A new, independently calculated “real living wage” estimates the true cost of living in the UK as almost £2,000 per year more than the government’s national minimum wage allows.
The Living Wage Foundation set the previous rate of £9.50 per hour in November 2020 and has now increased the estimate to £9.90 across the UK — and £11.05 in London — to keep up with the rising cost of living. The group publishes the real living wage each year based on inflation and the cost of fuel, energy, rent and food.
Chancellor Rishi Sunak recently raised the national minimum wage (for 16 to 22-year-olds) and national living wage (for those 23 and over) during his Autumn Budget announcement, with the new rates taking effect from April 2022.
The government’s national living wage will rise from £8.91 per hour to £9.50 in April. Those aged 21 and 22 will get a new minimum wage of £9.18 per hour, 18- to 20-year-olds will be entitled to £6.83 and 16- and 17-year-olds should be paid £4.81 per hour.

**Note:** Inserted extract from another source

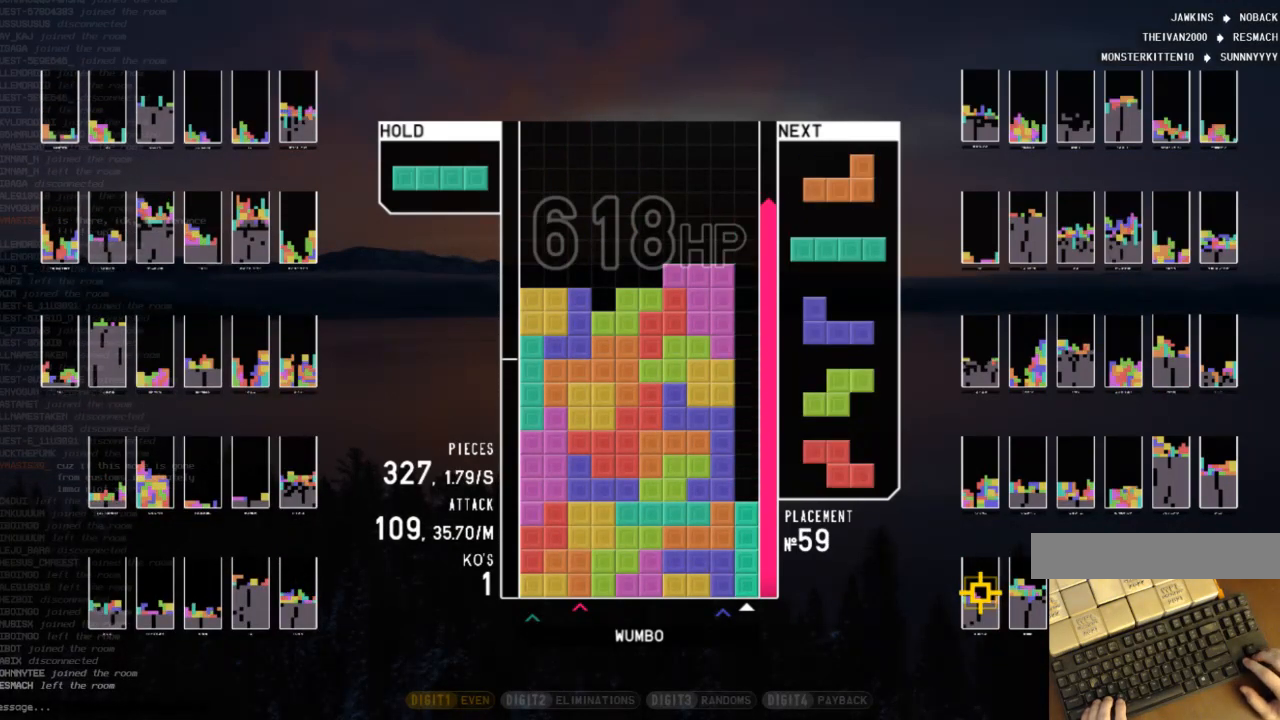
{"keys": [], "events": [[100, "shift", "down"], [167, "shift", "up"], [333, "shift", "down"], [400, "shift", "up"]]}
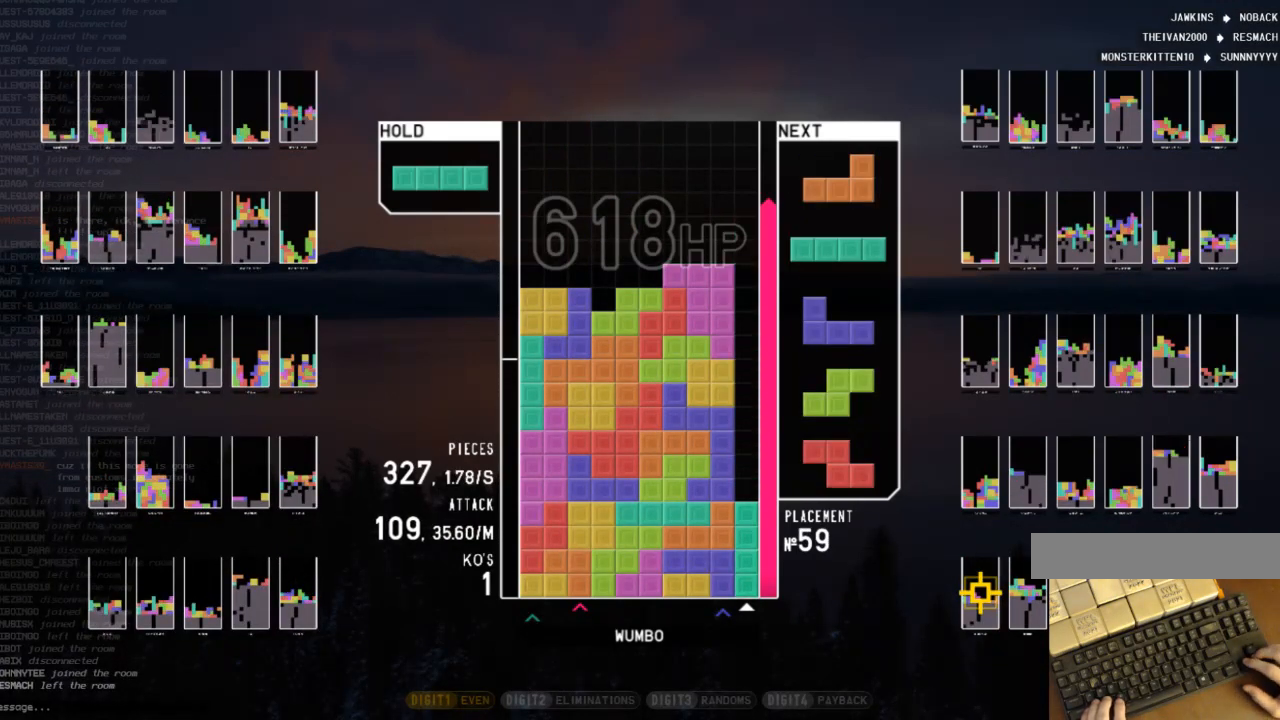
{"keys": ["shift"], "events": [[67, "shift", "down"], [133, "shift", "up"], [300, "shift", "down"], [400, "shift", "up"], [467, "shift", "down"]]}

Anti-poverty campaigners including Helen Barnard, associate director at the Joseph Rowntree Foundation, highlighted that rising costs of living, including food and energy prices, “massively outweighed” the government’s increase.
Almost 9,000 employers have committed to paying their workers the real living wage, according to the Living Wage Foundation, including Lush, Fujitsu, Getir grocery delivery service and Cook Food. That means more than 300,000 workers will receive the 40p per hour pay increase.